But many experts, citing continuing technical problems, say it could be 2050 before Americans see fuel-cell cars in large numbers.

Despite past disappointments, some environmental groups said they expect Ford to keep its word.

"Ford's move to increase hybrid production is a step in the right direction, and it places hybrids front and center in the future of the auto industry," said Dan Becker, director of the Sierra Club's global warming division. "I think they've learned their lesson (from broken promises in the past), and we take them at their word."

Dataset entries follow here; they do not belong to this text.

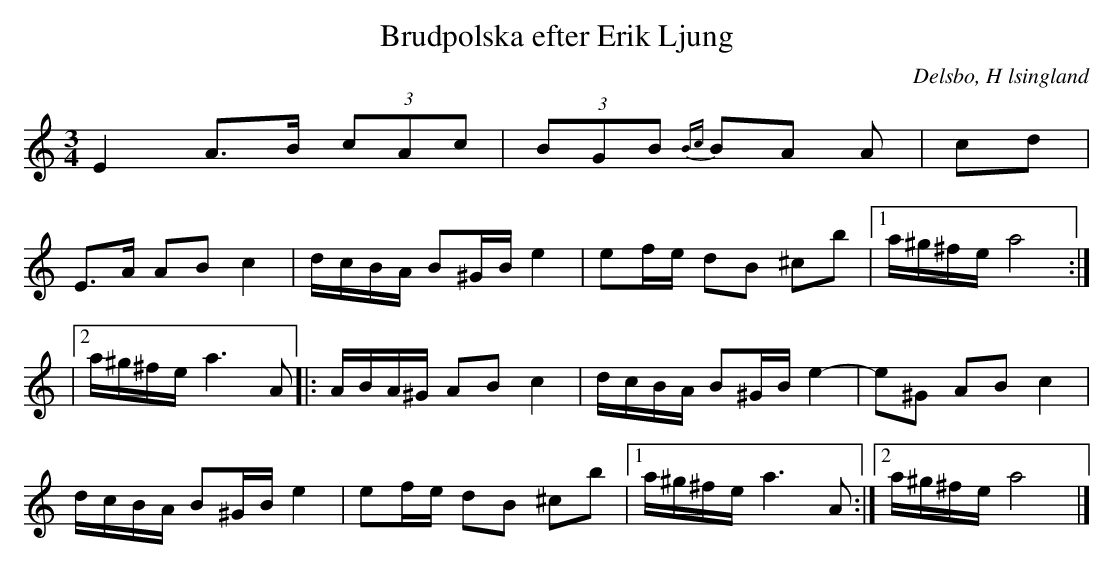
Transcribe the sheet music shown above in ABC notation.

X:1
T: Brudpolska efter Erik Ljung
O: Delsbo, H lsingland
M: 3/4
L: 1/8
K: Am
E2 A>B (3cAc| (3BGB {Bc}BA A|cdw|
E>A AB c2 | d/c/B/A/ B^G/B/ e2 | ef/e/ dB ^cb |1 a/^g/^f/e/ a4 :|
|2 a/^g/^f/e/ a3 A |: A/B/A/^G/ AB c2 | d/c/B/A/ B^G/B/ e2- | e^G AB c2 |
d/c/B/A/ B^G/B/ e2 | ef/e/ dB ^cb |1 a/^g/^f/e/ a3 A :|2 a/^g/^f/e/ a4 |]
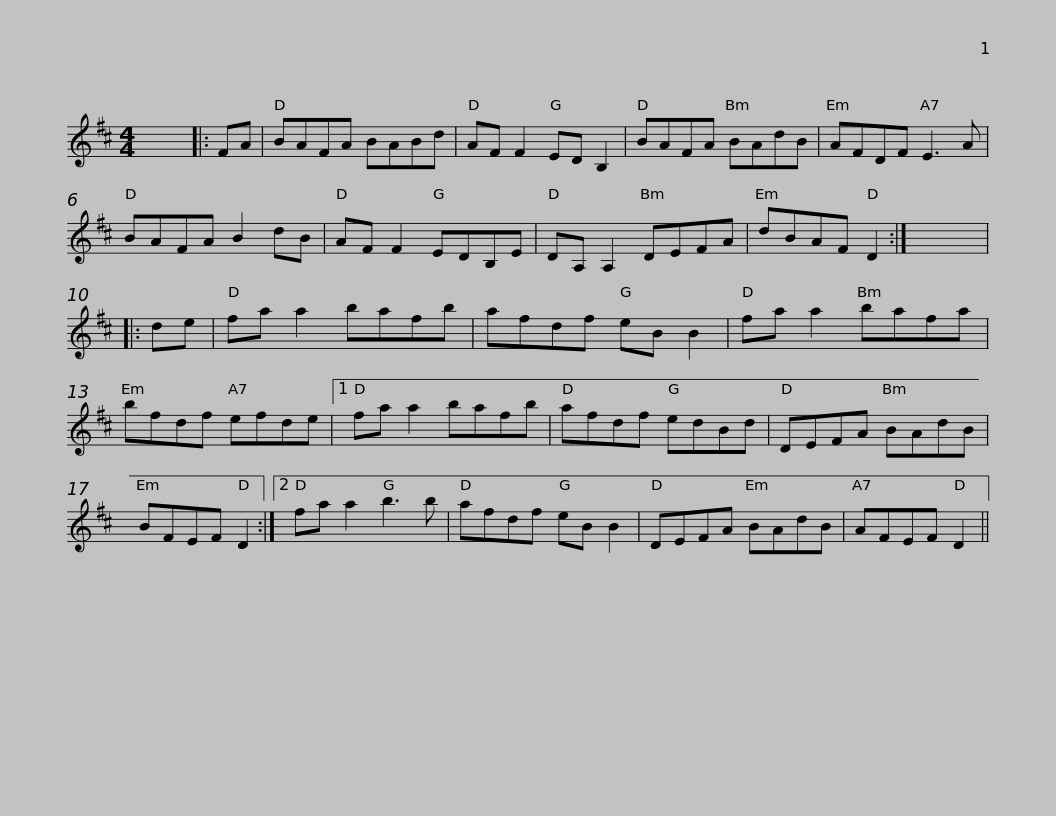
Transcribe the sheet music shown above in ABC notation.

X:1
L:1/8
M:4/4
I:linebreak $
K:D
V:1 treble
V:1
 x8 |: FA | BAFA BABd | AF F2 ED B,2 | BAFA BAdB | %5
 AFDF E3 A | BAFA B2 dB |$ AF F2 EDB,E | DA, A,2 DEFA | dBAF D2 :| %10
 x8 |: de | fa a2 bafb | afdf eB B2 |$ fa a2 bafa | %15
 bfdf efde |1 fa a2 bafb | afdf edBd | DEFA BAdB |$ BFEF D2 :|2 %20
 fa a2 b3 b | afdf eB B2 | DEFA BAdB | AFEF D2 || %24
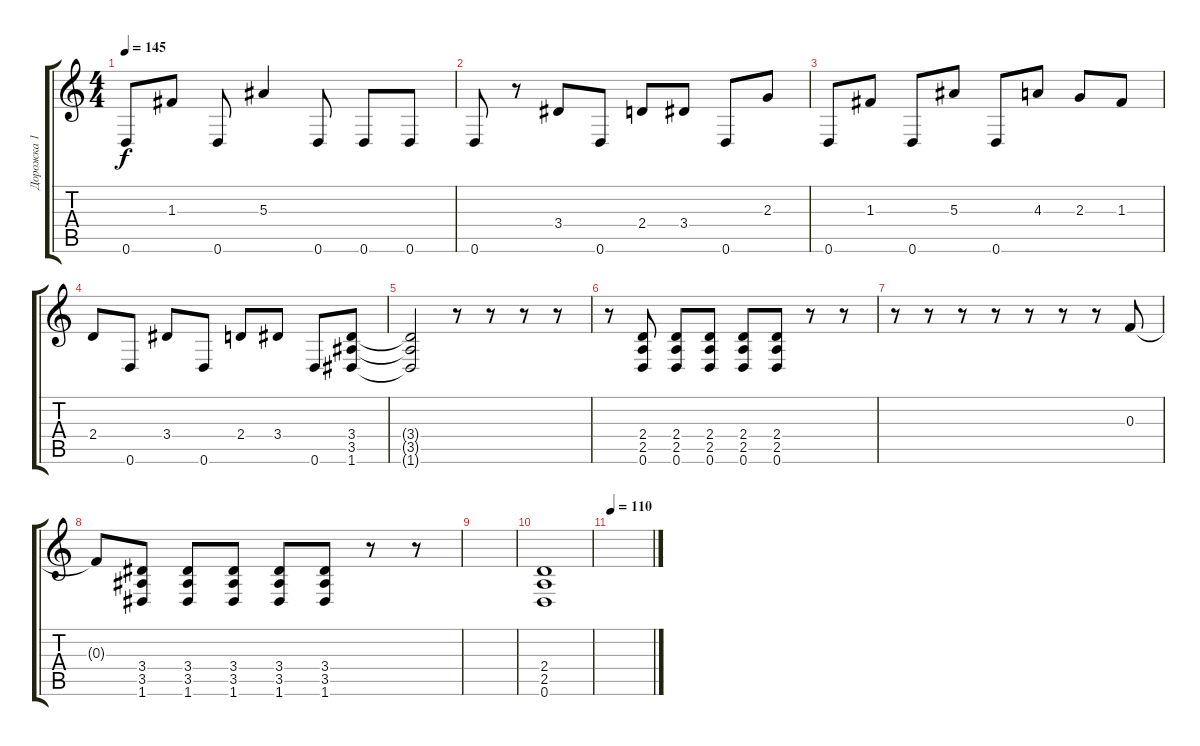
\track ("Дорожка 1" "Дорожка 1") {instrument distortionguitar}
\staff {score tabs}
\tuning (D4 A3 F3 C3 G2 D2) {hide}
\ts (4 4)
\tempo 145
\clef g2
\ks c
0.6.8{dy f} 1.3.8 0.6.8 5.3.4 0.6.8 0.6.8 0.6.8 |
0.6.8 r.8 3.4.8 0.6.8 2.4.8 3.4.8 0.6.8 2.3.8 |
0.6.8 1.3.8 0.6.8 5.3.8 0.6.8 4.3.8 2.3.8 1.3.8 |
2.4.8 0.6.8 3.4.8 0.6.8 2.4.8 3.4.8 0.6.8 (3.4 3.5 1.6).8 |
(3.4{t} 3.5{t} 1.6{t}).2 r.8 r.8 r.8 r.8 |
r.8{balance 1} (2.4 2.5 0.6).8 (2.4 2.5 0.6).8 (2.4 2.5 0.6).8 (2.4 2.5 0.6).8 (2.4 2.5 0.6).8 r.8 r.8 |
r.8 r.8 r.8 r.8 r.8 r.8 r.8 0.3.8 |
0.3{t}.8 (3.4 3.5 1.6).8 (3.4 3.5 1.6).8 (3.4 3.5 1.6).8 (3.4 3.5 1.6).8 (3.4 3.5 1.6).8 r.8 r.8 |
|
(2.4 2.5 0.6).1 |
\tempo 110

The recent run-up in gasoline prices -- following Hurricane Katrina and two years of war in Iraq that put a spotlight on the nation's dependence on foreign oil -- means that consumers are focused on fuel economy in a way they haven't been since the early 1980s.

If Ford sticks to its plan, it will surpass hybrid pioneer Honda in terms of models sold in the United States. Honda sold the first hybrid in the United States, the tiny Insight coupe, in 1999. It brought out hybrid versions of its Civic small car in 2002 and Accord sedan last year. Even with three models, Honda sells fewer than 50,000 hybrids a year.

Spokesman Chris Naughton said Honda is committed to a fourth hybrid model, but no decisions have been made about which vehicle or how soon it will come out.

"We very much wanted to bring the hybrid drivetrain to the mainstream," Naughton said. "We want to apply it to our best-selling vehicles."